Richard Gordon Lillard (June 3, 1909 – March 19, 1990) was an American author and educator. He was an early contributor to the environmental movement in Southern California. The Richard G. Lillard Outdoor Classroom, along the Los Angeles River, is named after him.

==Early life==
Lillard was born in Los Angeles, California.
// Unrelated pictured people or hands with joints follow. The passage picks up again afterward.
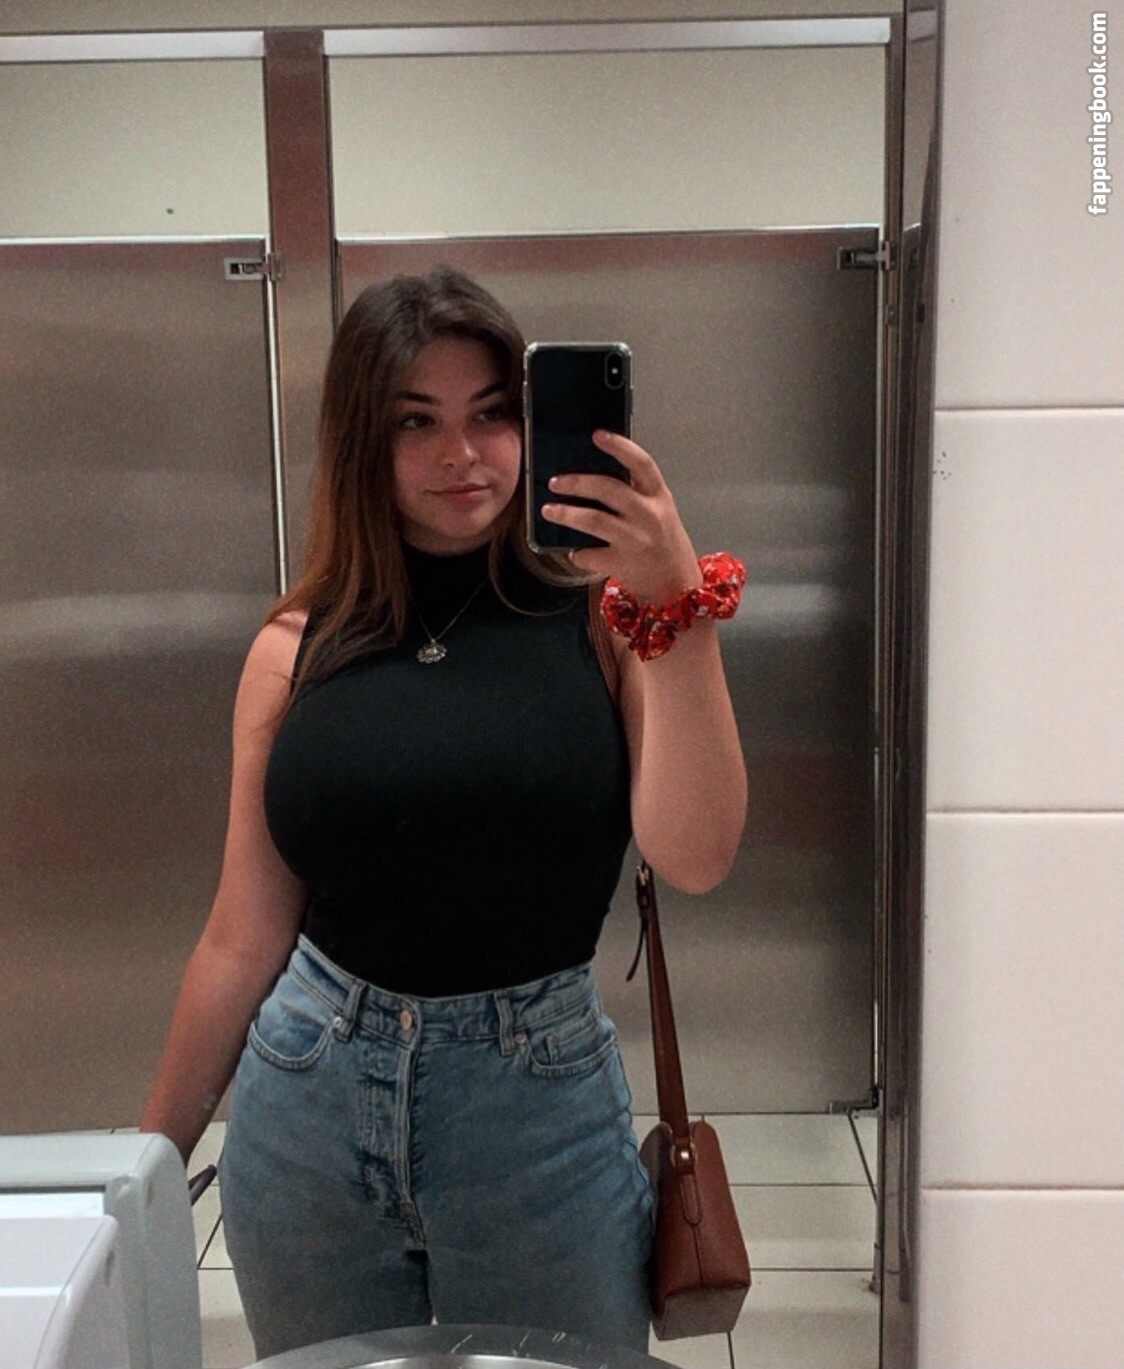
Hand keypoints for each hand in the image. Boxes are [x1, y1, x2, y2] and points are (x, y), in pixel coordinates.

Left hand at [541, 431, 701, 603]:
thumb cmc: (663, 542)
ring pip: (593, 520)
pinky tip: (575, 551)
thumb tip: (592, 475)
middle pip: (608, 489)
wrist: (676, 585)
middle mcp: (648, 515)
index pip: (641, 463)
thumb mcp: (659, 510)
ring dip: (566, 514)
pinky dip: (578, 553)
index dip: (620, 446)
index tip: (597, 434)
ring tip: (548, 510)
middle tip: (555, 482)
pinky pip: (590, 554)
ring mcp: (635, 540)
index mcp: (658, 496)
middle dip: (577, 482)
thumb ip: (636, 492)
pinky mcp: (622, 563)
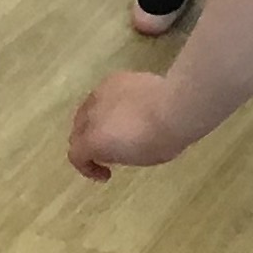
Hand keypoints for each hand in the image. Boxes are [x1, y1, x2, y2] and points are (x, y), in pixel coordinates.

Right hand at [69, 71, 189, 180]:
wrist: (176, 107)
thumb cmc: (160, 141)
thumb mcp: (135, 159)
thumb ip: (114, 153)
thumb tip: (110, 147)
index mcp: (93, 140)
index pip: (76, 155)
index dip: (88, 168)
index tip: (106, 174)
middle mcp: (91, 115)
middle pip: (78, 130)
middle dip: (89, 142)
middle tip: (107, 149)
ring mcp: (101, 93)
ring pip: (88, 109)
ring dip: (97, 121)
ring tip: (116, 125)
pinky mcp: (114, 78)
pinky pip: (104, 94)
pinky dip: (109, 104)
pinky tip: (128, 107)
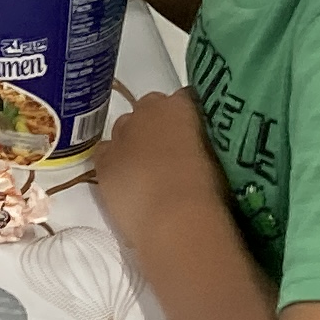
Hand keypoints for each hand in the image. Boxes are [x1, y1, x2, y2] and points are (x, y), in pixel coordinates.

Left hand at [88, 85, 224, 252]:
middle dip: (155, 126)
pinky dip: (114, 161)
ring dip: (132, 142)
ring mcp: (122, 134)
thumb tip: (197, 147)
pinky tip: (124, 181)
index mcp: (182, 106)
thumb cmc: (208, 191)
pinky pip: (105, 153)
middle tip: (167, 154)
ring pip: (123, 128)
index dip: (185, 119)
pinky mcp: (103, 160)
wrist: (176, 219)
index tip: (190, 136)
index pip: (182, 100)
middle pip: (148, 108)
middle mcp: (149, 110)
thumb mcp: (216, 157)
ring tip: (145, 170)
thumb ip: (202, 142)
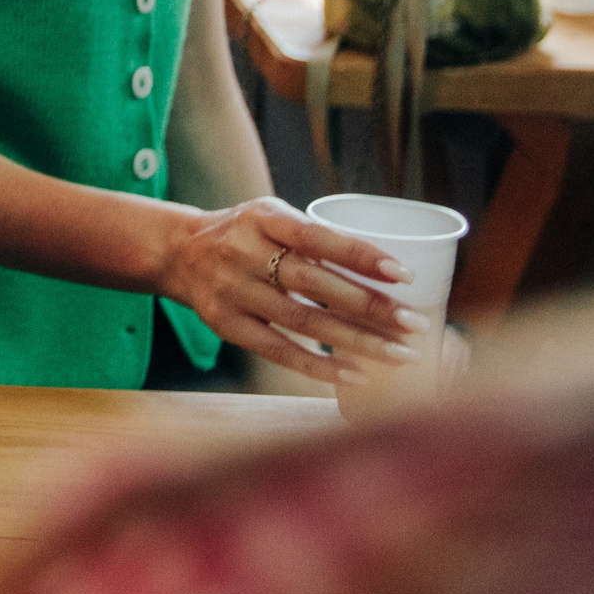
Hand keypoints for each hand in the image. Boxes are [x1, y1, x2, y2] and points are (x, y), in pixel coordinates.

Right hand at [155, 196, 425, 384]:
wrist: (177, 252)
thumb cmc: (246, 235)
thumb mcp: (271, 217)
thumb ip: (315, 237)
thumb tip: (387, 274)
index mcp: (262, 218)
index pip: (317, 237)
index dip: (361, 256)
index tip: (405, 276)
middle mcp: (243, 252)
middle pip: (314, 283)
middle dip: (370, 306)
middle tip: (415, 324)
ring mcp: (232, 291)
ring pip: (303, 321)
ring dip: (358, 341)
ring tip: (402, 354)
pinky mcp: (225, 325)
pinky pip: (279, 350)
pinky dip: (321, 366)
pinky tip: (357, 375)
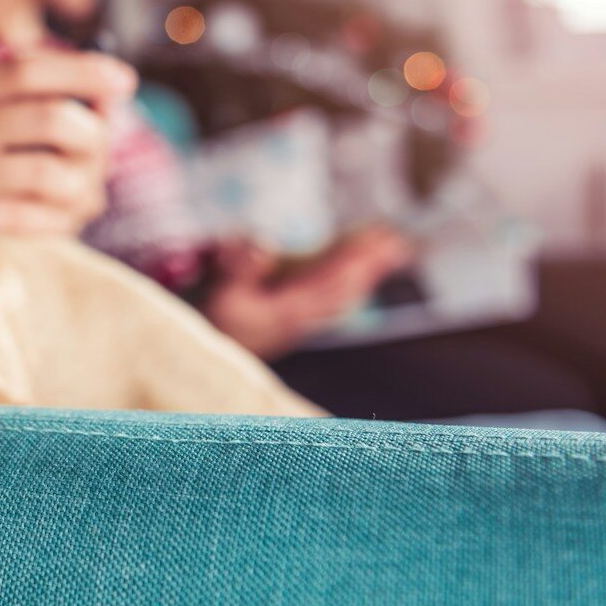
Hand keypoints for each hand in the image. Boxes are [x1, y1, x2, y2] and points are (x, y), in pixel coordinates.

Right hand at [0, 50, 136, 235]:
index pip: (29, 72)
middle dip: (96, 130)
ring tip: (90, 180)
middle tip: (101, 136)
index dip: (85, 72)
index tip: (123, 79)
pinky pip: (32, 222)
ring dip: (87, 179)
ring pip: (52, 176)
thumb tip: (43, 80)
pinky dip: (66, 217)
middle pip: (54, 122)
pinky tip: (70, 211)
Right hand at [204, 229, 414, 360]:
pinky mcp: (294, 324)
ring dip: (365, 277)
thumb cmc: (215, 327)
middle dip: (371, 265)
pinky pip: (333, 306)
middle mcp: (301, 318)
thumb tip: (265, 244)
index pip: (331, 281)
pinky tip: (357, 285)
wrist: (207, 364)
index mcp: (288, 311)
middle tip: (398, 244)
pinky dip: (350, 291)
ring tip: (388, 257)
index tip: (379, 241)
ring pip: (342, 299)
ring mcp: (300, 323)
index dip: (355, 259)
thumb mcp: (221, 295)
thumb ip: (241, 269)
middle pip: (345, 290)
He grew up in Sacramento, California.
After graduating from Sacramento High School in 1926. Lillard received a BA in English at Stanford University (1930), an MA in English at the University of Montana (1931), and a PhD in American Civilization at the University of Iowa in 1943. He did graduate study in American history and American literature at Harvard University (1934–1935).

==Career as an educator==
Lillard was a professor at Los Angeles City College from 1933 to 1934, 1935 to 1942, and 1949 to 1965 and at California State University, Los Angeles from 1965 to 1976 where he was chair of the Department of English from 1971 to 1974. He taught courses in creative writing, and specialized in Mark Twain, Herman Melville, and Emily Dickinson.

==Publications and environmental activism==

Lillard wrote on topics related to his early interest in American Civilization and his later espousal of what became known as the environmental movement. In addition to hundreds of articles and book reviews from 1932 to 1986, he wrote six books, created several bibliographies, and edited some early Californian correspondence. His book, Eden in Jeopardy: Man's Prodigal Meddling with his Environment, the Southern California Experience was an early cry for environmental consciousness. From 1972 to 1980, he continued his environmental pursuits through his bi-monthly column entitled "About Nature" for Westways Magazine, a publication of the Automobile Club of Southern California. In that column he "exposed Westways readers to the growing influence of environmentalism and charmed them with lovely descriptions of Southern California’s natural environs and the animal and plant species that [he] encountered in his travels."

==Published books==

- Coan, Otis W. (1941). "America in Fiction"
- Lillard, Richard Gordon (1942). "Desert Challenge: An Interpretation of Nevada"
- Lillard, Richard Gordon (1947). "The Great Forest"
- Lillard, Richard Gordon (1956). "American Life in Autobiography"
- Lillard, Richard Gordon (1966). "Eden in Jeopardy: Man's Prodigal Meddling with the Environment – the Southern California Experience"
- Bakker, Elna (1972). "The Great Southwest"
- Lillard, Richard Gordon (1973). "Hank and Horace: An Enduring Episode in Western History"
- Lillard, Richard Gordon (1978). "A Bridge over Troubled Waters: A Report on Four All-Day Meetings"
- Lillard, Richard Gordon (1983). "My Urban Wilderness in the Hollywood Hills: A Year of Years on Quito Lane"
- Powell, G. Harold (1990). "Letters from the Orange Empire"

==Honors and awards==

Lillard was given the Outstanding Professor Award by California State University, Los Angeles, in 1968.
He received the Fellows Award from the Historical Society of Southern California in 1989.
He received a Guggenheim Fellowship for American Literature in 1945. He was a Fulbright Lecturer in English, in 1957–1958, at the University of Grenoble and the University of Aix-Marseilles. He received a fellowship from the Huntington Library in San Marino, California. His book, American Life in Autobiography won listing in the White House Library.

Lillard's working papers are available at the UCLA Library.